在addWorker这个方法里,首先检查线程池的一些状态信息,是否允许添加新的工作线程,不允许则直接返回false:

这里的判断条件并不是很好理解。

if (rs >= SHUTDOWN &&
    ! (rs == SHUTDOWN &&
       firstTask == null &&
       ! workQueue.isEmpty()))
    return false;

如果允许添加,则判断当前池中的工作线程数是否超出应有的范围(corePoolSize或者maximumPoolSize),如果超出则直接返回false:

int wc = workerCountOf(c);
if (wc >= CAPACITY ||
    wc >= (core ? corePoolSize : maximumPoolSize))
    return false;

如果满足要求则调用compareAndIncrementWorkerCount(int expect)方法将workerCount值加1,前面提到了使用ctl这个原子变量的低29位来保存workerCount的值,使用该原子变量的CAS操作,就避免了加锁,如果成功则跳出当前的循环,如果不成功则再次读取ctl的值,判断其运行状态,如果运行状态发生了改变则重新进入retry即外围的循环,如果未发生改变,则继续内部的循环 :

if (compareAndIncrementWorkerCount(c))
      break retry;
  c = ctl.get();  // Re-read ctl
  if (runStateOf(c) != rs)
      continue retry;
  // else CAS failed due to workerCount change; retry inner loop

compareAndIncrementWorkerCount:

/**
 * Attempts to CAS-increment the workerCount field of ctl.
 */
private boolean compareAndIncrementWorkerCount(int expect) {
    return ctl.compareAndSet(expect, expect + 1);
}

跳出当前的循环后,加锁,重新检查线程池的运行状态,尝试添加Worker,并使用当前任务作为第一个任务,将其存入工作线程的集合中(workers:HashSet)中,还使用finally块来保证当添加Worker失败的时候进行回滚操作(从集合中移除当前Worker,将workerCount的值减一等):

boolean workerStarted = false;
boolean workerAdded = false;
Worker w = null;
try {
   w = new Worker(firstTask);
   final Thread t = w.thread;
   if (t != null) {
       final ReentrantLock mainLock = this.mainLock;
       mainLock.lock();
       try {
           // Recheck while holding lock.
           // Back out on ThreadFactory failure or if
           // shut down before lock acquired.
           int rs = runStateOf(ctl.get());

           if (rs < SHUTDOWN ||
               (rs == SHUTDOWN && firstTask == null)) {
               if (t.isAlive()) // precheck that t is startable
                   throw new IllegalThreadStateException();
               workers.add(w);
               int s = workers.size();
               if (s > largestPoolSize)
                   largestPoolSize = s;
               workerAdded = true;
           }
       } finally {
           mainLock.unlock();
       }
       if (workerAdded) {
           t.start();
           workerStarted = true;
       }
   }
} finally {
   if (! workerStarted)
       addWorkerFailed(w);
}

让我们再回到execute方法,如果当前的线程数大于等于核心池的数量或者添加新的Work失败(并发导致,因为没有加锁),那么则重新检查线程池的运行状态,将当前任务入队:

 if (isRunning(c) && workQueue.offer(command))

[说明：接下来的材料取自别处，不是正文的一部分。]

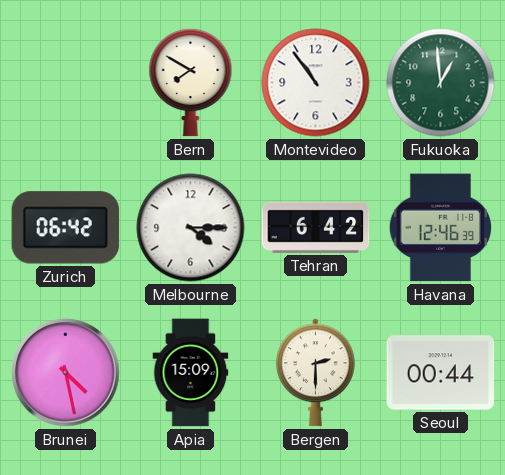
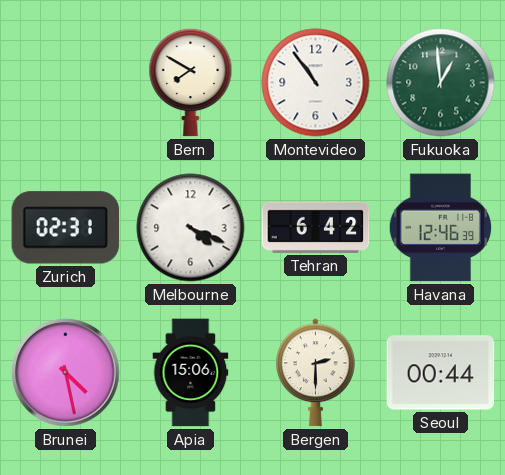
Zurich: 06:42 -> 02:31
Melbourne: 4:15 -> 4:19
Apia: 15:09 -> 15:06
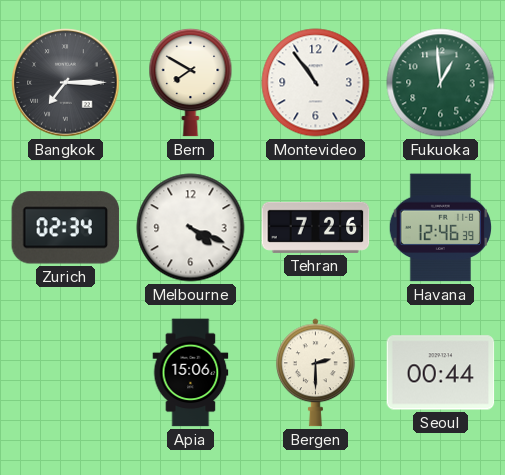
Bangkok: none -> 7:15
Zurich: 02:31 -> 02:34
Tehran: 6:42 -> 7:26
Brunei: 4:28 -> none
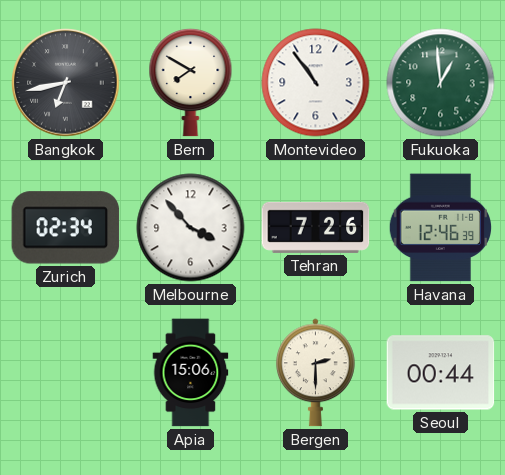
Bangkok: 7:15 -> 6:43
Melbourne: 4:19 -> 3:53
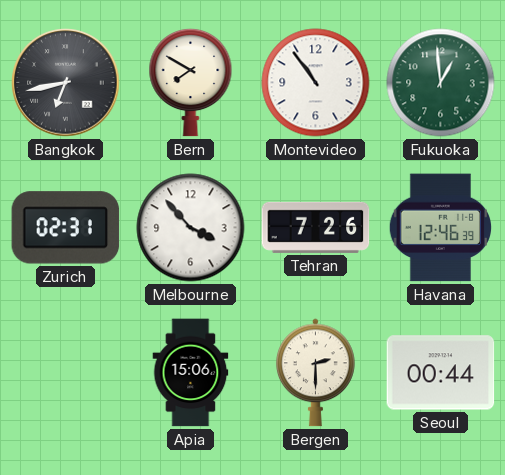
Zurich: 02:34 -> 02:31
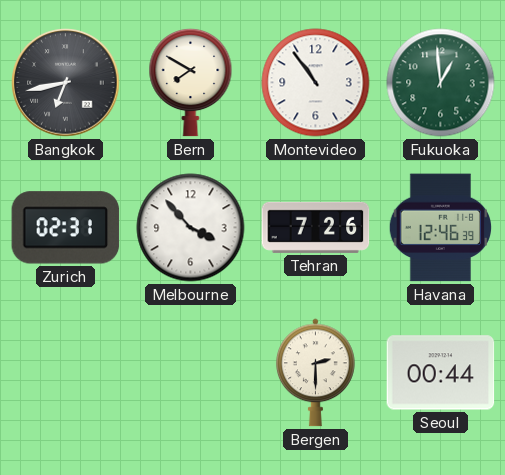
Apia: 15:06 -> none
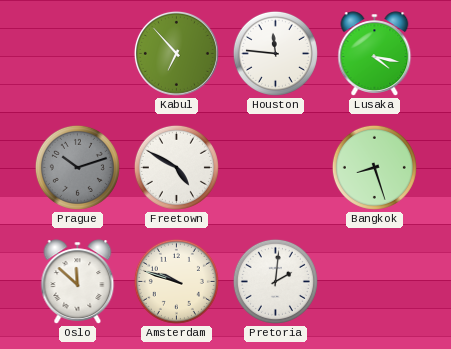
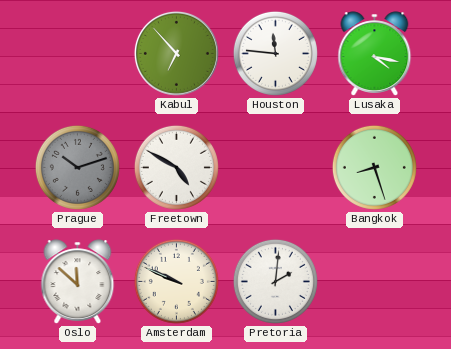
Amsterdam: 9:48 -> 9:49
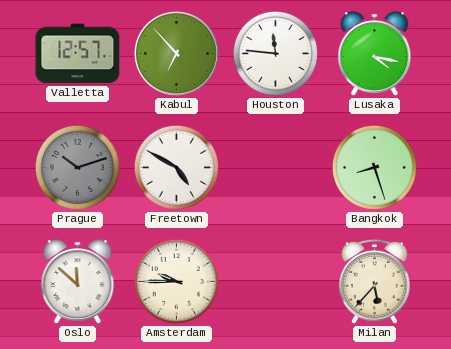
Valletta: none -> 12:57
Amsterdam: 9:49 -> 9:45
Pretoria: 2:01 -> none
Milan: none -> 5:37
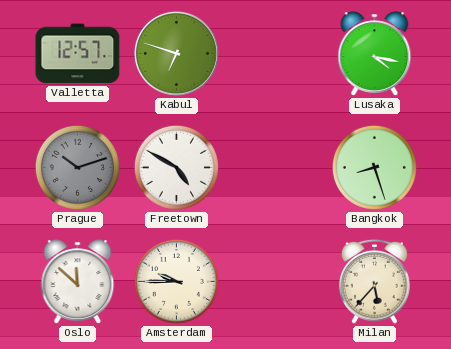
Kabul: 6:53 -> 6:48
Houston: 11:46 -> none
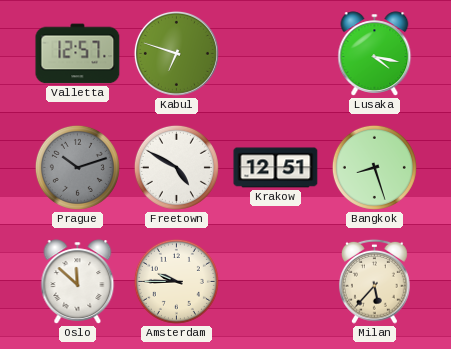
Krakow: none -> 12:51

接着又再次检查了运行状态,如果处于非运行状态,则将之前入队的Work移除,并且拒绝:

int recheck = ctl.get();
if (! isRunning(recheck) && remove(command))
    reject(command);

如果仍处于运行态,则检查worker的数量,如果为零则新建一个Worker:

else if (workerCountOf(recheck) == 0)
     addWorker(null, false);

如果任务队列已满(加入任务队列失败)则尝试新建一个Worker,并且让这个Worker来处理这个任务:

else if (!addWorker(command, false))
     reject(command);

简单地总结起来可以分为三步:

  1. 如果 当前的线程数小于corePoolSize,那么每来一个任务就尝试新建一个线程并且将这个任务作为该线程的第一个任务,让这个线程去执行。
  2. 如果 当前的线程数大于等于corePoolSize,那么尝试将当前任务置入队列中 ( 当有对应的线程任务执行完毕,则会去队列中取出任务执行)。
  3. 如果 置入队列失败(队列已满)且 当前线程数 小于maximumPoolSize , 则尝试新建一个线程去执行这个任务。如果 线程数大于maximumPoolSize 则采取任务拒绝策略 。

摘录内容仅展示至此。